Task statement »
The lines to copy are those in the records below that hold the word "right".

Extracted data »
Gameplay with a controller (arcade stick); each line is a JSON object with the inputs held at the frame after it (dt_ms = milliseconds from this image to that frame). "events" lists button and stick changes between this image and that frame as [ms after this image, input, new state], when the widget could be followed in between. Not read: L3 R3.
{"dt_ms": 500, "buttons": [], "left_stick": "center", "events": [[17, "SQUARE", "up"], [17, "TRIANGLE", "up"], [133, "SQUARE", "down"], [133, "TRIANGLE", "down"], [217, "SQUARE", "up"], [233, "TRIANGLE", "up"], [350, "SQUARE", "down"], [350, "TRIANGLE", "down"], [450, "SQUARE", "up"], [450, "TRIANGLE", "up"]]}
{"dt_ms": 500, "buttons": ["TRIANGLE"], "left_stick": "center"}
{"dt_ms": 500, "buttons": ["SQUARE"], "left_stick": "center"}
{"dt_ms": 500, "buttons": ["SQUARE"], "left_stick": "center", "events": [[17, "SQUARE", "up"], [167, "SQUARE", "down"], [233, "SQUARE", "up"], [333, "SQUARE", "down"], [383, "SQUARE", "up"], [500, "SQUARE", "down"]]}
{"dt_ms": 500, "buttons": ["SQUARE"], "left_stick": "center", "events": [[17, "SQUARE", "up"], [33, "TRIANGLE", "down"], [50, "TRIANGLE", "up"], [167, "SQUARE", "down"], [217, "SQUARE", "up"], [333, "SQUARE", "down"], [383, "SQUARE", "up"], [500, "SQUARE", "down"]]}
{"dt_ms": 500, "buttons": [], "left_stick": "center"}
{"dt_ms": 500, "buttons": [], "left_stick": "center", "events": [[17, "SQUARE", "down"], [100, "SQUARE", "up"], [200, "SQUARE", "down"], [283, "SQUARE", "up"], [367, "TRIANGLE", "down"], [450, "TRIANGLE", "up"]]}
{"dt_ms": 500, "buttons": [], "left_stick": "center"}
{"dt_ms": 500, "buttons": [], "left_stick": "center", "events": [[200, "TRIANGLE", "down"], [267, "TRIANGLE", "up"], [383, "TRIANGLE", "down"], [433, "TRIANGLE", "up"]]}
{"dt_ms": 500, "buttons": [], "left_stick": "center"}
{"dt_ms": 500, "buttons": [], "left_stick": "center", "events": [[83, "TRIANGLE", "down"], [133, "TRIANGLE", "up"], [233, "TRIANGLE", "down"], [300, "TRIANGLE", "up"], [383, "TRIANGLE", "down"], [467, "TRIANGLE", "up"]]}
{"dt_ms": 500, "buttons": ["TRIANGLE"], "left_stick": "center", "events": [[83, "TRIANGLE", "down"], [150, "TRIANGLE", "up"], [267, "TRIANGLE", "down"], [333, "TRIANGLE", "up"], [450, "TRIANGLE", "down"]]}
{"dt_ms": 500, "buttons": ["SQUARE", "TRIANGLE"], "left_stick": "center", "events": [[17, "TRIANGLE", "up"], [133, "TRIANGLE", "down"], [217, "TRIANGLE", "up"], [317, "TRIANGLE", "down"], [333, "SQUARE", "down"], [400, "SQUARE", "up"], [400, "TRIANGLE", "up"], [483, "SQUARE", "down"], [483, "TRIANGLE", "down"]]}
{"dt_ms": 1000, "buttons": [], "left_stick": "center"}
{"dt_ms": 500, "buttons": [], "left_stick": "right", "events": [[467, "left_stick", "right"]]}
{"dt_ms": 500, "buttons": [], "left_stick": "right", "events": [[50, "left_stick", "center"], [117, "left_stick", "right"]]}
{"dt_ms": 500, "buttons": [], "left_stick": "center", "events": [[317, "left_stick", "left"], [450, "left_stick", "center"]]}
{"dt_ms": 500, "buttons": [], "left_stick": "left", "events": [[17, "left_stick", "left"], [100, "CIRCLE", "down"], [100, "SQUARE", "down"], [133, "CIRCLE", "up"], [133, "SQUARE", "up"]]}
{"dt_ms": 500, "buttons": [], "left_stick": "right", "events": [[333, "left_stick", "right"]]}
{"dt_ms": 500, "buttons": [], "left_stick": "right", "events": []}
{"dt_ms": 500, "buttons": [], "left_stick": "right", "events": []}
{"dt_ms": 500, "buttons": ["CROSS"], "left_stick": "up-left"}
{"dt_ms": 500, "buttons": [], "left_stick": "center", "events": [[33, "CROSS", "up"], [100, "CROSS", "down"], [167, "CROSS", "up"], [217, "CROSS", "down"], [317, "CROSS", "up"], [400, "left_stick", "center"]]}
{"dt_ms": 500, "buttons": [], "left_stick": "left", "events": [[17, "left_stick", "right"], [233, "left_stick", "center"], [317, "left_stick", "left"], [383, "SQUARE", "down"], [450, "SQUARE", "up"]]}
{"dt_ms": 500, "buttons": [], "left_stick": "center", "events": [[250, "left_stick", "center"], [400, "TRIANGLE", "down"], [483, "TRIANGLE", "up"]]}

Expected output »
{"dt_ms": 500, "buttons": [], "left_stick": "right", "events": [[467, "left_stick", "right"]]}
{"dt_ms": 500, "buttons": [], "left_stick": "right", "events": [[50, "left_stick", "center"], [117, "left_stick", "right"]]}
{"dt_ms": 500, "buttons": [], "left_stick": "right", "events": [[333, "left_stick", "right"]]}
{"dt_ms": 500, "buttons": [], "left_stick": "right", "events": []}
{"dt_ms": 500, "buttons": [], "left_stick": "right", "events": []}
{"dt_ms": 500, "buttons": [], "left_stick": "left", "events": [[17, "left_stick", "right"], [233, "left_stick", "center"], [317, "left_stick", "left"], [383, "SQUARE", "down"], [450, "SQUARE", "up"]]}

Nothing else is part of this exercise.